I confess that I preached today for the first time in almost a month. David and Bathsheba, repentance, and forgiveness. After church we came home and had a pretty low activity afternoon. Our two and a half year old had some quiet time while the baby slept, and the Mrs. and I started watching Firefly on netflix. It was nice to have a slow day.

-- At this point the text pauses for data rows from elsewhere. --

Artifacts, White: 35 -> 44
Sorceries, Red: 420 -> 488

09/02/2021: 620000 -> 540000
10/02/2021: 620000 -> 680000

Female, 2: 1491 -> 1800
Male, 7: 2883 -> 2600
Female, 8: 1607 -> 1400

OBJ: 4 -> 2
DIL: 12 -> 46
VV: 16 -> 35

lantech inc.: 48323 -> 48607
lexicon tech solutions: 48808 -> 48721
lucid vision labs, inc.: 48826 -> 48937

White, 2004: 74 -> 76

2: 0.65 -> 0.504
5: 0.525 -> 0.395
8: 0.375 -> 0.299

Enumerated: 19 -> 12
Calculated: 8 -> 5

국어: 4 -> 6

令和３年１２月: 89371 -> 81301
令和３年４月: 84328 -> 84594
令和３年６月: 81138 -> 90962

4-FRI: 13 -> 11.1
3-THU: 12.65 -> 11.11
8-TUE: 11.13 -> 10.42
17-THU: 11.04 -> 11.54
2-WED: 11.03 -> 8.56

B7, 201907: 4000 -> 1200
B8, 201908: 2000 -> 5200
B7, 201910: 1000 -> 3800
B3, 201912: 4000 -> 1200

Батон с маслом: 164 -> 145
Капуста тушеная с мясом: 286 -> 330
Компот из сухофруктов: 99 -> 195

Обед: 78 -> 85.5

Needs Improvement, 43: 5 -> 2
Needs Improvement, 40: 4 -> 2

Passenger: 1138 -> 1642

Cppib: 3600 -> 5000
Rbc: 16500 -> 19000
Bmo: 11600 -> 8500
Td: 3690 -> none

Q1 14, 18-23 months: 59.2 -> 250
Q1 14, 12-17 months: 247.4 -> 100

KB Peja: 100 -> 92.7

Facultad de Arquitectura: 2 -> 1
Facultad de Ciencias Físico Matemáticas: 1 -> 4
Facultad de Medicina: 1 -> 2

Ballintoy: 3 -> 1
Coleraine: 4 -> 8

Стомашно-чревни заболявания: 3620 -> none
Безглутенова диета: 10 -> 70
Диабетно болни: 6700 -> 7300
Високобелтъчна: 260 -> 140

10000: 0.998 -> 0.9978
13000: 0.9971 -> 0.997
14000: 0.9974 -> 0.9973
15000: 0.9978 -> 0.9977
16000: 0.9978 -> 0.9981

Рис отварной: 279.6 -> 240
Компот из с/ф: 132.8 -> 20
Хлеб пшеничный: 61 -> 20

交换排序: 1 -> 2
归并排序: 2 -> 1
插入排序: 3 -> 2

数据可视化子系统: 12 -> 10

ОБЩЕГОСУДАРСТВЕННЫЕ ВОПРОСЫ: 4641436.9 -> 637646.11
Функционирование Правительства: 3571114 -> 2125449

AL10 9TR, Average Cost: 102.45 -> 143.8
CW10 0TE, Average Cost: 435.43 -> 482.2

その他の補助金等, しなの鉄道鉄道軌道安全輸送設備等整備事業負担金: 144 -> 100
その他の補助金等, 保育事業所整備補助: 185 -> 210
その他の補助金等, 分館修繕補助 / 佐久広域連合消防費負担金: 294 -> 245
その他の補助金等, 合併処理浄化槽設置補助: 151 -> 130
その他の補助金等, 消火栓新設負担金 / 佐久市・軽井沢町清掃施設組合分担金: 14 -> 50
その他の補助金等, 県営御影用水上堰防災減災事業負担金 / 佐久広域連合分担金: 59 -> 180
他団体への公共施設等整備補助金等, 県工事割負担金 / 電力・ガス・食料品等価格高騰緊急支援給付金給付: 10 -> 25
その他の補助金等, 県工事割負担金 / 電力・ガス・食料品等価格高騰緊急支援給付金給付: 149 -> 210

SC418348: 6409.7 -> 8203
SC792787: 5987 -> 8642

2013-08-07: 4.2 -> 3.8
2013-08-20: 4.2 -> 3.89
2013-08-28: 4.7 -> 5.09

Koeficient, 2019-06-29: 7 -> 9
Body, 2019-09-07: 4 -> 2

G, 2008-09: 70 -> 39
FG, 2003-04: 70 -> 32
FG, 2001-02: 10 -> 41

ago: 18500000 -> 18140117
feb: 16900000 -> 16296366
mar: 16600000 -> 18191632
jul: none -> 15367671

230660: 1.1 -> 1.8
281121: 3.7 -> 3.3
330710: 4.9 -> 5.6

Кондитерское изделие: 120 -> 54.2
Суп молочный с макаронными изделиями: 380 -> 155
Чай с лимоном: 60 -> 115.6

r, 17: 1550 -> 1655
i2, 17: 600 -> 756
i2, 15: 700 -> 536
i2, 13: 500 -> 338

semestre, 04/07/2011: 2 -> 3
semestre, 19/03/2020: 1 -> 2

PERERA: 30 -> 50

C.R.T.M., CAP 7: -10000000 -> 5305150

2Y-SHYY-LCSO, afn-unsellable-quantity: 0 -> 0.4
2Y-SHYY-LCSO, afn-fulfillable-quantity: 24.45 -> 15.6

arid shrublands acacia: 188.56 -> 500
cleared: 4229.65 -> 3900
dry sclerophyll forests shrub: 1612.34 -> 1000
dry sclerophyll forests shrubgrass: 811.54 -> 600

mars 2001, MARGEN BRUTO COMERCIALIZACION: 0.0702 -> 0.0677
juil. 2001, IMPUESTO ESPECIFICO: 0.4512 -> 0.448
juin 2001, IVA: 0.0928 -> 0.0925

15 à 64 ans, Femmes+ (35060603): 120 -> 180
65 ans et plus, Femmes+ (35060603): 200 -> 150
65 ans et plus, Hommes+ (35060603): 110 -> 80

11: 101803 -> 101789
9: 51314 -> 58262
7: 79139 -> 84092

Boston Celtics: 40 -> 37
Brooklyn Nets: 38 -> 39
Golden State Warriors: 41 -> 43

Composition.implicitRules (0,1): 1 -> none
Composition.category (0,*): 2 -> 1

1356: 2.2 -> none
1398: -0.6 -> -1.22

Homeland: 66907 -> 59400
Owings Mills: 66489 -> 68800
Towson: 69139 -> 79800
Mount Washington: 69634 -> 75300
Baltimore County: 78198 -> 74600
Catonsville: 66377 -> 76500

Right before bedtime I went with some friends to hear the Machine Gun Preacher, Sam Childers, speak about his organization at a little church in Glenarm. It was somewhat odd to be in Northern Ireland and hear a person with a Southern drawl from the United States. I confess that I have tried to read Childers’ book and only made it about half way through before I grew disappointed in the literary genius and theological explanations that were given in the text. I also confess that I made it about half way through the movie starring Gerard Butler called Machine Gun Preacher. I confess that I enjoyed hearing Childers speak, though I feel as though the man is a walking contradiction. On one hand he said that God doesn’t want to change me, and on the other hand he said he wanted to preach to us to help us change. On one hand he says he made a pact with God never to leave a child behind, and on the other hand he hasn’t spent Christmas with his own daughter in years. On one hand he says he has a sustainable system set up, on the other hand it seems to be run by foreign aid. On the one hand he confesses Jesus Christ as his Savior, but on the other he kills people in defense of orphans.
He is contradictory, but so am I.
On one hand my spirit is willing, on the other my flesh is weak. On one hand I do not do the good I want to do, on the other hand I do the evil I do not want to do. I confess that I too am a walking contradiction. It is by the blood of Jesus Christ alone that I am saved. Praise God from whom all blessings flow.
I’ve made my confession, now go and make yours.